- **TASK DETAILS**:
Extract the lines from the first line of the records below through the line containing "## Organizers", inclusive, and reproduce them exactly as written.

- **SUPPLIED MATERIAL**:
☆ ☆ ☆ ☆ ☆

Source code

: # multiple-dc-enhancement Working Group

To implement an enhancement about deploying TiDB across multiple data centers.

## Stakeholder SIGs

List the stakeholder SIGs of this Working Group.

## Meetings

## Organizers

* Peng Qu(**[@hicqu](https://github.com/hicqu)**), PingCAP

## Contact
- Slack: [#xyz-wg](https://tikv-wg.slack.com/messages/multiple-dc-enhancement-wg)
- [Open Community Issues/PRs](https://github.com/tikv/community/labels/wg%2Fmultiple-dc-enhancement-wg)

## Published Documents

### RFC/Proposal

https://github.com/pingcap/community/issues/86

☆ ☆ ☆ ☆ ☆

- **SOLUTION**:
Source code

: # multiple-dc-enhancement Working Group

To implement an enhancement about deploying TiDB across multiple data centers.

## Stakeholder SIGs

List the stakeholder SIGs of this Working Group.

## Meetings

## Organizers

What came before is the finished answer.